Page MenuHomePhabricator

Switchover s7 master db1181 -> db1136
Closed, ResolvedPublic

Description

When: Thursday 21st 06:00 AM UTC

  • Team calendar invite

Affected wikis:: https://noc.wikimedia.org/conf/highlight.php?file=dblists/s7.dblist

Checklist:

NEW primary: db1136
OLD primary: db1181

  • Check configuration differences between new and old primary:
sudo pt-config-diff --defaults-file /root/.my.cnf h=db1181.eqiad.wmnet h=db1136.eqiad.wmnet

Failover prep:

  • Silence alerts on all hosts:
sudo cookbook sre.hosts.downtime --hours 1 -r "Primary switchover s7 T313383" 'A:db-section-s7'
  • Set NEW primary with weight 0 (and depool it from API or vslow/dump groups if it is present).
sudo dbctl instance db1136 set-weight 0
sudo dbctl config commit -m "Set db1136 with weight 0 T313383"
  • Topology changes, move all replicas under NEW primary
sudo db-switchover --timeout=25 --only-slave-move db1181 db1136
  • Disable puppet on both nodes
sudo cumin 'db1181* or db1136*' 'disable-puppet "primary switchover T313383"'

Failover:

  • Log the failover:
!log Starting s7 eqiad failover from db1181 to db1136 - T313383
  • Set section read-only:
sudo dbctl --scope eqiad section s7 ro "Maintenance until 06:15 UTC - T313383"
sudo dbctl config commit -m "Set s7 eqiad as read-only for maintenance - T313383"
  • Check s7 is indeed read-only
  • Switch primaries:
sudo db-switchover --skip-slave-move db1181 db1136
echo "===== db1181 (OLD)"; sudo db-mysql db1181 -e 'show slave status\G'
echo "===== db1136 (NEW)"; sudo db-mysql db1136 -e 'show slave status\G'
  • Promote NEW primary in dbctl, and remove read-only
sudo dbctl --scope eqiad section s7 set-master db1136
sudo dbctl --scope eqiad section s7 rw
sudo dbctl config commit -m "Promote db1136 to s7 primary and set section read-write T313383"
  • Restart puppet on both hosts:
sudo cumin 'db1181* or db1136*' 'run-puppet-agent -e "primary switchover T313383"'

Clean up tasks:

  • Clean up heartbeat table(s).
sudo db-mysql db1136 heartbeat -e "delete from heartbeat where file like 'db1181%';"
  • change events for query killer:
events_coredb_master.sql on the new primary db1136
events_coredb_slave.sql on the new slave db1181
sudo dbctl instance db1181 set-candidate-master --section s7 true
sudo dbctl instance db1136 set-candidate-master --section s7 false
(dborch1001): sudo orchestrator-client -c untag -i db1136 --tag name=candidate
(dborch1001): sudo orchestrator-client -c tag -i db1181 --tag name=candidate
sudo db-mysql db1115 zarcillo -e "select * from masters where section = 's7';"
  • (If needed): Depool db1181 for maintenance.
sudo dbctl instance db1181 depool
sudo dbctl config commit -m "Depool db1181 T313383"
  • Change db1181 weight to mimic the previous weight db1136:
sudo dbctl instance db1181 edit
  • Update/resolve this ticket.

Event Timeline

Marostegui updated Other Assignee, added: Ladsgroup.
Marostegui added a project: User-notice.
Marostegui updated the task description. (Show Details)
Marostegui added a subscriber: Trizek-WMF.

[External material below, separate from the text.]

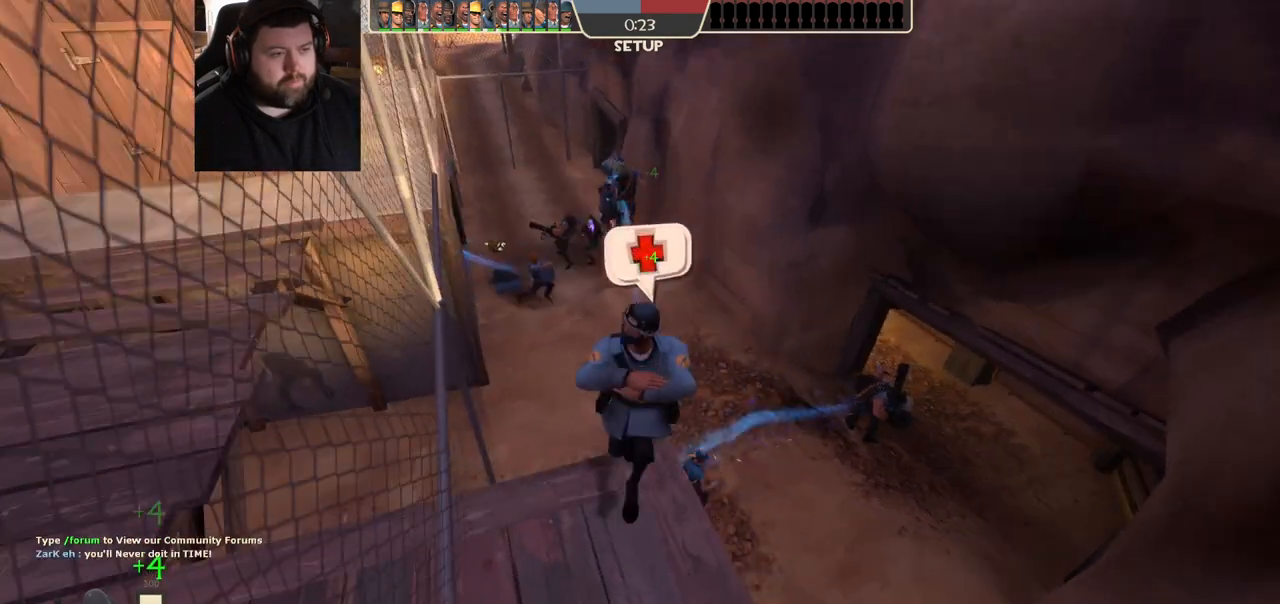
{"buttons": [], "left_stick": "left", "right_stick": "center", "events": []}
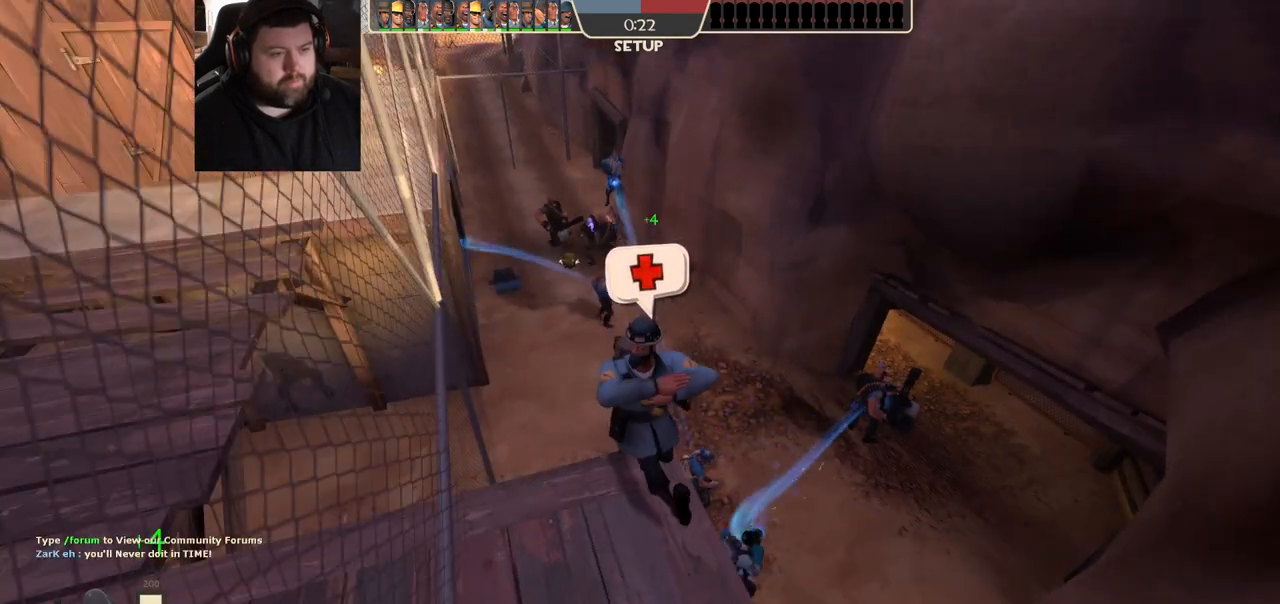
{"buttons": [], "left_stick": "left", "right_stick": "center", "events": [[383, "R3", "down"], [500, "R3", "up"]]}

@Trizek-WMF this needs to happen tomorrow as part of an emergency switch issue (see parent task)

Marostegui moved this task from Triage to In progress on the DBA board.

Change 815709 had a related patch set uploaded (by Marostegui; author: Marostegui):

[operations/dns@master] wmnet: Failover s7 master

https://gerrit.wikimedia.org/r/815709

Change 815710 had a related patch set uploaded (by Marostegui; author: Marostegui):

[operations/puppet@production] mariadb: Promote db1136 to s7 master

https://gerrit.wikimedia.org/r/815710

@Trizek-WMF this needs to happen tomorrow as part of an emergency switch issue (see parent task)

Sorry, I was off. I only got your message now.
We will announce it retroactively, to inform the communities about the switch, as emergencies happen too.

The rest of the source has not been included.